SulfoLink^® resin (1 ml) was placed in a 10 ml chromatography column and equilibrated with 6 column volumes of general buffer to which the reduced peptide was added. The resin was mixed for 15 min at RT using an end-over-end rotator. The resin was washed with 16 column volumes of wash buffer (1 M NaCl) followed by 2 column volumes of IgY buffer and stored at 4°C until use.

3.2.7.2 Coupling of TcCATL

_FL

to AminoLink

^®

Purified TcCATLFL was coupled to AminoLink^® coupling gel for the affinity purification of antibodies produced against the recombinant protein. AminoLink^® coupling gel (1 ml) was placed in a 10 ml chromatography column and equilibrated with 6 column volumes of Aminolink coupling buffer [100 mM NaH₂PO₄, 0.05% (w/v) NaN₃, pH 7.4]. Purified TcCATLFL (5 mg/ml, 1 ml) was diluted in coupling buffer (3 ml) and, along with 5 M NaCNBH₃ in 1 M NaOH (50 μl), was added to the resin. The resin was mixed for 2 h at RT using an end-over-end rotator and allowed to settle for 16 h at 4°C. The unbound fraction was collected, the column was washed with 4 ml coupling buffer and subsequently with 4 ml quenching buffer (1 M Tris-HCl buffer, pH 7.4). To the resin, 2 ml quenching buffer and 5 M NaCNBH3 in 1 M NaOH (50 μl) was added and mixed for 2 h at RT using an end over end rotator. The resin was subsequently washed with 25 ml wash buffer, until the absorbance at 280 nm reached baseline, followed by 6 ml IgY buffer and stored at 4°C until use.
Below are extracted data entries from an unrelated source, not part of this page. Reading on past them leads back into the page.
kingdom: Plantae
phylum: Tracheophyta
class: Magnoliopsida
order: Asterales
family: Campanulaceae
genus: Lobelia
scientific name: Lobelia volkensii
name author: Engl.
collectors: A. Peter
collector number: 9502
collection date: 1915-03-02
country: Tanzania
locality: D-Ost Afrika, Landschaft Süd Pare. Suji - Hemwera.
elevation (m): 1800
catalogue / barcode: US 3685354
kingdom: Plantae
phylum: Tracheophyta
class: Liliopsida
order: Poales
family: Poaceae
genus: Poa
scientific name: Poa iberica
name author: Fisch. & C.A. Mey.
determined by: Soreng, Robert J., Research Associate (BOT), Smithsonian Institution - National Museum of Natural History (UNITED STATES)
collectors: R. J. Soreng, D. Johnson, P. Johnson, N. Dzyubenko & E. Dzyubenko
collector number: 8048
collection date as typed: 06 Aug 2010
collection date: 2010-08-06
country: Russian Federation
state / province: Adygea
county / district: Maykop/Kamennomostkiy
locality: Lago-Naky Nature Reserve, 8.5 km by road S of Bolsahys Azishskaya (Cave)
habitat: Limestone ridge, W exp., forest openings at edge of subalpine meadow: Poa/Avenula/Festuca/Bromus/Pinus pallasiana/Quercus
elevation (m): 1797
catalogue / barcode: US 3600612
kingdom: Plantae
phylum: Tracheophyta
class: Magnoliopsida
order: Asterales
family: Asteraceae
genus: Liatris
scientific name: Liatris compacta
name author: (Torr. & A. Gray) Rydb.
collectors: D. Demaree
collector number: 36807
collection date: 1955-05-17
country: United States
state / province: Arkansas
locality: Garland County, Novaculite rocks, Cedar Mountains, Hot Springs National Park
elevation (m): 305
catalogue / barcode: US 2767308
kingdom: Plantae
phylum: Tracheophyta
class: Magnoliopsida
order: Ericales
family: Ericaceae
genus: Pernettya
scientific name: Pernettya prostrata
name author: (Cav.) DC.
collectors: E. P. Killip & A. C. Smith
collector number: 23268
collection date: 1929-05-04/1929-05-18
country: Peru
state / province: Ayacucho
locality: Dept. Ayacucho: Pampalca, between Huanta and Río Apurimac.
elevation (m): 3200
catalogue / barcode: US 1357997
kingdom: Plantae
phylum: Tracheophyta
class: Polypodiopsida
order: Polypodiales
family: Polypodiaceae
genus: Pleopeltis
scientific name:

The isolated IgY antibodies, from section 3.2.6.2, were pooled and filtered through Whatman No. 1 filter paper. The affinity columns were equilibrated with 5 column

volumes of wash buffer [100 mM NaH2PO4, 0.05% (w/v) NaN3, pH 6.5] and each pool cycled through the column for 16 h at RT at a flow rate of 0.6 ml/min. The unbound IgY was collected and the resin was subsequently washed with 10 column volumes of wash buffer until an absorbance value at 280 nm of 0.02 was obtained. The bound IgY, specific to the antigen in question, was eluted with elution buffer [100 mM glycine-HCl, 0.02% (w/v) NaN₃, pH 2.8] and 900 μl fractions collected into microcentrifuge tubes containing 100 µl neutralisation buffer [1 M NaH2PO4, 0.02% (w/v) NaN3, pH 8.5] and each was immediately mixed by inversion. Elution of the specific antibodies was monitored spectrophotometrically at 280 nm using 900 μl of elution buffer and 100 μl neutralisation buffer as the blank. The affinity purified IgY-containing fractions were pooled, with 10% (w/v) NaN3 being subsequently added to a final concentration of 0.1% (w/v) before storing at 4°C. The affinity columns were regenerated using 12 column volumes of wash buffer and stored at 4°C until use.

3.2.8 Western blot of recombinantly purified proteins with their respective IgY antibodies raised in chickens

Western blotting was performed as outlined in section 2.2.6 using the Pierce™ ECL western blotting substrate.